The duration of surgery (i.e., longer operative time) was an independent risk factor for intraoperative and postoperative complications in this study. Two previous studies yielded similar results. In one study, the operative time (along with arterial hypertension, chronic obstructive pulmonary disease, and ASA status) was an independent risk factor for postoperative complications of 9145 laparoscopic procedures performed for the treatment of endometrial cancer [24]. In the other study, the operative time was associated independently with 30-day complications after laparoscopic and robotic hysterectomies [28]. Longer operative times can be associated with greater intraoperative blood loss and thus greater intraoperative and postoperative transfusion requirements and an increased risk of surgical site infection [25, 26]. They can also result in increased postoperative pain and increased risks of deep vein thrombosis and pulmonary artery embolism [27].

The ASA status describes patients’ preoperative health and is a predictor of postoperative mortality and outcomes of laparoscopic and open surgeries [29]. In this study, ASA grade III was associated with a significantly greater risk of postoperative complications than was ASA grade I. Two previous studies yielded similar results. The ASA status was an independent risk factor for postoperative complications of laparoscopic procedures in a sample of 9145 patients with endometrial cancer, and higher ASA status was a significant predictor of postoperative complications and length of hospitalization [24, 30]. Dean stated that this factor was useful for preoperative risk assessment [30].

The postoperative complication risk was also associated with the hemoglobin drop in this study. This variable has been reported as an independent risk factor for postoperative complications of other types of procedure (e.g., [31]). The hemoglobin drop presumably correlates directly with intraoperative blood loss and thus a greater postoperative transfusion requirement (a Clavien–Dindo grade II complication).
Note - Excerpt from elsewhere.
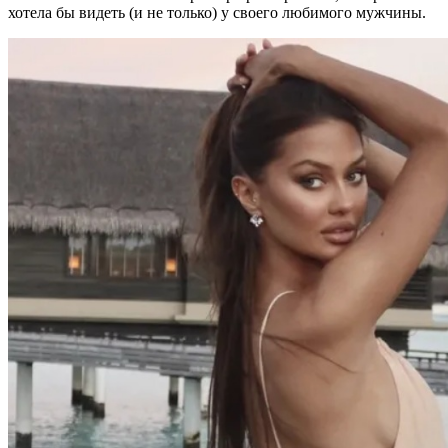
хотела бы видеть (и не только) у своего любимого мужчины.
Carbon dioxide use was a risk factor for intraoperative and postoperative complications in this study. ORs for this variable were < 1, indicating that risk increased with reduced carbon dioxide use. For intraoperative complications, this association may reflect the conversion of laparoscopy to laparotomy (with no carbon dioxide use). We could not find a report on a comparable assessment of the association of carbon dioxide use with complications in the literature.

Based on the findings of this study, we can identify a representative risk collective, who may benefit from close postoperative monitoring and surveillance. The implementation of a standardized approach to surgical management and procedures that reduces the surgery duration and involves preoperative hemoglobin optimization might contribute further to the prevention of complications. Patients with ASA statuses > III might benefit from a multi-disciplinary approach to the preoperative optimization of health status.

Limitations

This study was conducted at a single center, which limits the generalizability of the findings. However, the inclusion of a large number of patients in the analysis helps to minimize this limitation. In addition, possible bias in the recording of surgical complications was avoided by having an advanced medical student (rather than a layperson) perform data acquisition using a standardized classification system [32]. In addition, although many studies have revealed a significant correlation between surgeon expertise and the occurrence of complications [18, 19], we did not consider this variable as a possible risk factor in our analysis. However, highly qualified and experienced surgeons perform all laparoscopic procedures at our institution.

Conclusion

In this large, single-center study, the overall complication rate for laparoscopic gynecological surgeries was low and independent risk factors for such complications were identified. Patients aged > 38 years, surgery duration > 99 min, benign or malignant adnex findings were at higher risk for intraoperative and patients with surgery duration > 94 min, hemoglobin drop > 2 g/dl, ASA status III at higher risk for postoperative complications. The findings can be used to develop strategies aiming to further reduce intraoperative and postoperative complications of these procedures.